[ABOUT THIS EXERCISE]
Read the data below. Every line holding the string "treffen" must be copied.

[DATA SHOWN]
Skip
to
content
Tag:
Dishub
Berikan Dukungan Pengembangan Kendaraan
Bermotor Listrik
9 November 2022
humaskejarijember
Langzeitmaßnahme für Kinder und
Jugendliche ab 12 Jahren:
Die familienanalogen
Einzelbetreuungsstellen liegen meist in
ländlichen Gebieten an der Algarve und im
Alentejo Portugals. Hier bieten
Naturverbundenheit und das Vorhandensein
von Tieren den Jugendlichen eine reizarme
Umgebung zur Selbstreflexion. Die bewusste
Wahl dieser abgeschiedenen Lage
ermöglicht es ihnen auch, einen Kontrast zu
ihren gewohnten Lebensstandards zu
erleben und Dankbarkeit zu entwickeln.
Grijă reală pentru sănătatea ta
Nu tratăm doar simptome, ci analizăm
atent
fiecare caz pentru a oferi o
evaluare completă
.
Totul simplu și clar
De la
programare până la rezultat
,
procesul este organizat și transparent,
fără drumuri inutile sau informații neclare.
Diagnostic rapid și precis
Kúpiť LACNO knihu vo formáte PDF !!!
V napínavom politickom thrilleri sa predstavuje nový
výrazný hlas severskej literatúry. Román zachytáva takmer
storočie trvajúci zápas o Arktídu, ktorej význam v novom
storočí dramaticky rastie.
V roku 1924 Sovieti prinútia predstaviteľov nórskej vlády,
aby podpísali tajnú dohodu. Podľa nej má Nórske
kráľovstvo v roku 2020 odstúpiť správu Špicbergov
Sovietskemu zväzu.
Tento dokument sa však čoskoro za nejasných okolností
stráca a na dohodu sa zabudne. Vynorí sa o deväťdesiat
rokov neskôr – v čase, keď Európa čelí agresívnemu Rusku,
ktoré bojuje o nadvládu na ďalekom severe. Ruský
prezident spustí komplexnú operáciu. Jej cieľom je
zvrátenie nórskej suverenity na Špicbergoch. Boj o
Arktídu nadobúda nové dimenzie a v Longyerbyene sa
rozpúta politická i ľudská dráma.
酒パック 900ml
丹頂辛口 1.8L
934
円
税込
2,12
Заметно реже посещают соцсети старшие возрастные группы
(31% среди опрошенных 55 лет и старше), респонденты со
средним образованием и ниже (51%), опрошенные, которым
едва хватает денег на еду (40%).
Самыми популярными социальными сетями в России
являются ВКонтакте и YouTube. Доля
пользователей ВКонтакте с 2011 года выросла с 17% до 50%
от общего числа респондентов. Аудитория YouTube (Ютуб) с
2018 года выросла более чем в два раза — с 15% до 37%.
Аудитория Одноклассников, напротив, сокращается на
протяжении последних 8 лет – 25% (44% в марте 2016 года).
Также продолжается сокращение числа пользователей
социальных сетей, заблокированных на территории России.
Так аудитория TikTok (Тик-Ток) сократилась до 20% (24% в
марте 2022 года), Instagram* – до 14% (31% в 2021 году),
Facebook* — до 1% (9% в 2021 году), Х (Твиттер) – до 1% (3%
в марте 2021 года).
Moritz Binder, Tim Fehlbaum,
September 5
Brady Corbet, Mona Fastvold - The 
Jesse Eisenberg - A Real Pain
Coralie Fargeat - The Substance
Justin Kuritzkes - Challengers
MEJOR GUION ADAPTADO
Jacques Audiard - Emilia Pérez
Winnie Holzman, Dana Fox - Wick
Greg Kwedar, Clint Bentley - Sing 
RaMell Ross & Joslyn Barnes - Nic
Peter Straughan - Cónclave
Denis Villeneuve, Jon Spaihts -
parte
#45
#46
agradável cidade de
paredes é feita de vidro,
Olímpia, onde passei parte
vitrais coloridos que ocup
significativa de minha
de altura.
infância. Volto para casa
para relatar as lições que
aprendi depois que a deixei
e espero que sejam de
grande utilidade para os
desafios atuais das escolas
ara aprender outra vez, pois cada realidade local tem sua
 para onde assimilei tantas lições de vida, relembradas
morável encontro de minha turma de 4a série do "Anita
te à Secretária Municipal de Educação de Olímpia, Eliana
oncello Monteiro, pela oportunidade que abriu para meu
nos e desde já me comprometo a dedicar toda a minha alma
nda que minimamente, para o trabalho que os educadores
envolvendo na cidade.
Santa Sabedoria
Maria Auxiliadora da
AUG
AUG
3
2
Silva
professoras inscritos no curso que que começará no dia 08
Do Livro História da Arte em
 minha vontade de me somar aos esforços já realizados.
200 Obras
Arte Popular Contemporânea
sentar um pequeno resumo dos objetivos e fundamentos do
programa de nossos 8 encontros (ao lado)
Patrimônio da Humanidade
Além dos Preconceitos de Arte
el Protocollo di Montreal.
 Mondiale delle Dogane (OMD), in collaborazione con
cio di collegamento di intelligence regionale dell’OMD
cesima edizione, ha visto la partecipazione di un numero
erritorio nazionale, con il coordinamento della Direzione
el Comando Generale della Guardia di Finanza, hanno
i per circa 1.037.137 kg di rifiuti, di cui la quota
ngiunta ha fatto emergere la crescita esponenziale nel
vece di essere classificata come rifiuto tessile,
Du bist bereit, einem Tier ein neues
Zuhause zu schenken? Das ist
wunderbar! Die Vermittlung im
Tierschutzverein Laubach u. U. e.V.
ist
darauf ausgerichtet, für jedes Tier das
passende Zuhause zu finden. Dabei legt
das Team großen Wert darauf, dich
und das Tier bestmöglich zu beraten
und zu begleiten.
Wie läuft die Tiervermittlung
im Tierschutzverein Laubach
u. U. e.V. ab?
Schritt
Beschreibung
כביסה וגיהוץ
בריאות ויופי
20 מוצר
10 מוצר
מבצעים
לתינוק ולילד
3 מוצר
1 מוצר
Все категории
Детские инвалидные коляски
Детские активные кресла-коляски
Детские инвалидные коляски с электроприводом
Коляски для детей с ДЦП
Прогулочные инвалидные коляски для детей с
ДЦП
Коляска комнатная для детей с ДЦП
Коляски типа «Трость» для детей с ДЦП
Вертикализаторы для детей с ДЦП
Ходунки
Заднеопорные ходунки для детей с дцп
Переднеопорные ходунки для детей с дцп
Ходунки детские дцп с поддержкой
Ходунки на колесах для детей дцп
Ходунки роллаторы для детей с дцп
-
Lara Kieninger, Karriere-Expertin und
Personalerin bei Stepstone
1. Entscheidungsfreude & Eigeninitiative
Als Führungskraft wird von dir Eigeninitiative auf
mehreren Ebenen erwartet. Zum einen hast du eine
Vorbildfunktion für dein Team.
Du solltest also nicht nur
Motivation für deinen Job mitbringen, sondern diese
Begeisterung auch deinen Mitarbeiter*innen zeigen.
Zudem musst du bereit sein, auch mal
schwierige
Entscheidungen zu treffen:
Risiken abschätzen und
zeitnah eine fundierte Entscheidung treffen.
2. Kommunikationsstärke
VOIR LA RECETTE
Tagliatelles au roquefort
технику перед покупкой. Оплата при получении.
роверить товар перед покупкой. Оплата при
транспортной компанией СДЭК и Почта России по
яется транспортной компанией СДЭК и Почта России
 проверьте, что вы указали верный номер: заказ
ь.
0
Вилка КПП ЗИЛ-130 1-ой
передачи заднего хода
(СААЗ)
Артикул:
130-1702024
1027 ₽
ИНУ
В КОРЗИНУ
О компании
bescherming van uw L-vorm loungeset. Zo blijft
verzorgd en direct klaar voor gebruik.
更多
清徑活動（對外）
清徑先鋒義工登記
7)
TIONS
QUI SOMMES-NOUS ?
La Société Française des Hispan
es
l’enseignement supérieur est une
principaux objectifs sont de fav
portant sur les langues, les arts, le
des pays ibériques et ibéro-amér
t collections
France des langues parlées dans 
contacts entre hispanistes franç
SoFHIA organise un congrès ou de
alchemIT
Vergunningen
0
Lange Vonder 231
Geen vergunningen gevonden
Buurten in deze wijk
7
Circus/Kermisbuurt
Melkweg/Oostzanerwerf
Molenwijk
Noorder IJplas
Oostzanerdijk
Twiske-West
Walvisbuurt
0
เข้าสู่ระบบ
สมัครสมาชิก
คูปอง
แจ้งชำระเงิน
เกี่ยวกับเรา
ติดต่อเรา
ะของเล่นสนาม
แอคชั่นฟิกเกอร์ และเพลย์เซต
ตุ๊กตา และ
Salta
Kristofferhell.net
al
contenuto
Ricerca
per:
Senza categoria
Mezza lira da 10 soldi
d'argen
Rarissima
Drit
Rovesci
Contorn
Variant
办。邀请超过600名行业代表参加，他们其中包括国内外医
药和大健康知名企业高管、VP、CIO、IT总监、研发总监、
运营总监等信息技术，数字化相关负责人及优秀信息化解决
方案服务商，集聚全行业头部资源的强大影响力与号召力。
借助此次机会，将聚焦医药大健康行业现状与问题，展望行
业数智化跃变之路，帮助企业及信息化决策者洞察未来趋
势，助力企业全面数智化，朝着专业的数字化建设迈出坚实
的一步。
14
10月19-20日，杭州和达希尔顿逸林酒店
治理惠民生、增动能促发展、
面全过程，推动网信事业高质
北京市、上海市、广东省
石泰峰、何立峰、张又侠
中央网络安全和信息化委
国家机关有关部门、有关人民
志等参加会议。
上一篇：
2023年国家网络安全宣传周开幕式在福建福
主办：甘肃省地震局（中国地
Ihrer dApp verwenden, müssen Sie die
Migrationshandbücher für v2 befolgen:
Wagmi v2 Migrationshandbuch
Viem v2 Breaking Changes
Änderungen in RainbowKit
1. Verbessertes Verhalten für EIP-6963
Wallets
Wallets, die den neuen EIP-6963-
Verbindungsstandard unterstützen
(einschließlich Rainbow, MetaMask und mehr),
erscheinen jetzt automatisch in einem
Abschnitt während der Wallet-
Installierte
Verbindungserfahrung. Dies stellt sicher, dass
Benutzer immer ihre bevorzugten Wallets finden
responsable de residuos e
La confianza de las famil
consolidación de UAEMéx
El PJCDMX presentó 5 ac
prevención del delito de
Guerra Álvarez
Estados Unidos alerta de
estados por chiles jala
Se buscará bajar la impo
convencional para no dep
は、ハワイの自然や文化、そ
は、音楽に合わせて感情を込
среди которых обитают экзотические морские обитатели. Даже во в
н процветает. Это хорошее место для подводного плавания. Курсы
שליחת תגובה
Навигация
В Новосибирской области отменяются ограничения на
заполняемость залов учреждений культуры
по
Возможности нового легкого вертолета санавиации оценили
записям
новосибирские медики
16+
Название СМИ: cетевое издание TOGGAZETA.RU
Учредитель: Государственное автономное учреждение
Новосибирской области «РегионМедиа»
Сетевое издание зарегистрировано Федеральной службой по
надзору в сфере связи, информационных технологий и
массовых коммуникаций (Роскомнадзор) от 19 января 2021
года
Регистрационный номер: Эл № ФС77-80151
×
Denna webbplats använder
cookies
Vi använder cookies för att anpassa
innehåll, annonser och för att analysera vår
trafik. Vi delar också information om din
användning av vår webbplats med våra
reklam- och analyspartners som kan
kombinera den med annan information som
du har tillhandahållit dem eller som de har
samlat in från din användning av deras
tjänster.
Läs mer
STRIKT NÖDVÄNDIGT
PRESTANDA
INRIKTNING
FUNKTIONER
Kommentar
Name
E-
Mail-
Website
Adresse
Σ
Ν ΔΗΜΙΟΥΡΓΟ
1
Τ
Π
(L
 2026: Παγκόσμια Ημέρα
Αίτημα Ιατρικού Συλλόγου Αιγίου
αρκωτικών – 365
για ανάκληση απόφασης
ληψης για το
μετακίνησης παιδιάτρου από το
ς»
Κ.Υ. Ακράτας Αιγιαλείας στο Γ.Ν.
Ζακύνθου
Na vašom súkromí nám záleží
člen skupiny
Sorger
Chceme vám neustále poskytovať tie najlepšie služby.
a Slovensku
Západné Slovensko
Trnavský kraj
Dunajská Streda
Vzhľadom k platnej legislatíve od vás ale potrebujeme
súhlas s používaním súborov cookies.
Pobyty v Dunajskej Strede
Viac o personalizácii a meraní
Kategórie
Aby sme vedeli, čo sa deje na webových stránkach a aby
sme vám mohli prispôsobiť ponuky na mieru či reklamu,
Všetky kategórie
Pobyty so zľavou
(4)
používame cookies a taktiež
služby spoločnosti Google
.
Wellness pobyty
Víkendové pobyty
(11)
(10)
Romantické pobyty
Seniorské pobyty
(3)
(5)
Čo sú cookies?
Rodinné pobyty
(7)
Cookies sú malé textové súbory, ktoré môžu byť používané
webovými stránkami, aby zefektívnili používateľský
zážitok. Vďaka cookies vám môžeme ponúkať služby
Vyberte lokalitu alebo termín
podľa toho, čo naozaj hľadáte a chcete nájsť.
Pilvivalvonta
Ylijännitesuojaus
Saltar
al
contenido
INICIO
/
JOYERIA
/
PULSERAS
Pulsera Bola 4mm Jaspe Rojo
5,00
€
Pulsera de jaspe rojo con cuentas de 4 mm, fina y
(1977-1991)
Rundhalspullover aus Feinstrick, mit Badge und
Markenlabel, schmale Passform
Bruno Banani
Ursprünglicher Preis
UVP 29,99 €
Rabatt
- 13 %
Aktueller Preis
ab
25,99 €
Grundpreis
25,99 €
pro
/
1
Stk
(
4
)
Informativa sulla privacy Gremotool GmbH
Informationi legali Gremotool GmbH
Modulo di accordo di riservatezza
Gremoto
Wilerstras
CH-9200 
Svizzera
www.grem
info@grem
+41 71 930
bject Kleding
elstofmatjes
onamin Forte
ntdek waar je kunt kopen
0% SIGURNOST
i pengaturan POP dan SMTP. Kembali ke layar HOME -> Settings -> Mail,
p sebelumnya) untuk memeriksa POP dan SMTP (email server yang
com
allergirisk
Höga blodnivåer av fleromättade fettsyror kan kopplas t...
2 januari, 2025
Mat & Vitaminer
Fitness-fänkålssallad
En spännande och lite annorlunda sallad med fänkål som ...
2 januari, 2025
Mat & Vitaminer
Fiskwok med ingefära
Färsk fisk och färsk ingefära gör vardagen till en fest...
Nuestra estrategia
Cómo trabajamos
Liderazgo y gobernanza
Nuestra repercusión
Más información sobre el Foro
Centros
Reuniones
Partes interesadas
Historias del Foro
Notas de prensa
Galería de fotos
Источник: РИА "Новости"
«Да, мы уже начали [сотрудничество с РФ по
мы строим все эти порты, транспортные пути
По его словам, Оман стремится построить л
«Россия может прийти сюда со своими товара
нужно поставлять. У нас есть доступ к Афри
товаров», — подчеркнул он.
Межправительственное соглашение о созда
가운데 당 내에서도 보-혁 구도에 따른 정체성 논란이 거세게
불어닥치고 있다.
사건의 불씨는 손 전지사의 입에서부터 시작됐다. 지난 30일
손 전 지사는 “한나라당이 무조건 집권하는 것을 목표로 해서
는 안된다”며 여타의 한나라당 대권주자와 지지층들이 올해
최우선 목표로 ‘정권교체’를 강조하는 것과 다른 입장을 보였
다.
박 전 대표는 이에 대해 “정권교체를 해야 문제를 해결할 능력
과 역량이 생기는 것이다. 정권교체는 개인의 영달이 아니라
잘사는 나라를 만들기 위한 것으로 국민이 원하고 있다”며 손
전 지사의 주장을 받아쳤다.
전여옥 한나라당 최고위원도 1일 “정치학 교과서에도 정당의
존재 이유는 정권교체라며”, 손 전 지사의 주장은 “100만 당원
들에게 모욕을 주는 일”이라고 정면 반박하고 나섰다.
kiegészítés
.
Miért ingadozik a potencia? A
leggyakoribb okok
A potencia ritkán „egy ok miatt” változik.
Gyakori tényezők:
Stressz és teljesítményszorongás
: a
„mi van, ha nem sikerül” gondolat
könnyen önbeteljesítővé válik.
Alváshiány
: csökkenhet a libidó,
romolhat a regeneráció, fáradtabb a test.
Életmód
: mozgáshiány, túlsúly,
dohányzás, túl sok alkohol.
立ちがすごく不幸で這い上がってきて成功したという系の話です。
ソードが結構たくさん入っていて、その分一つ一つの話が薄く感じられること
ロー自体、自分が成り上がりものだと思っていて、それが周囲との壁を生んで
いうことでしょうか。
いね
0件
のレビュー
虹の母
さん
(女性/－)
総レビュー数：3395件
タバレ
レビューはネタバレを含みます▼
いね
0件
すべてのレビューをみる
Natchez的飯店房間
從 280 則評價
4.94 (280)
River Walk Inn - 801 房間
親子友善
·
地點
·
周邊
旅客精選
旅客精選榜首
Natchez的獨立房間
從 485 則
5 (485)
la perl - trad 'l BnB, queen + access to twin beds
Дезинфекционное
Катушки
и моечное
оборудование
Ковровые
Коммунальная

[RESPONSE]
Entscheidungen zu treffen:
zeitnah eine fundierte Entscheidung treffen.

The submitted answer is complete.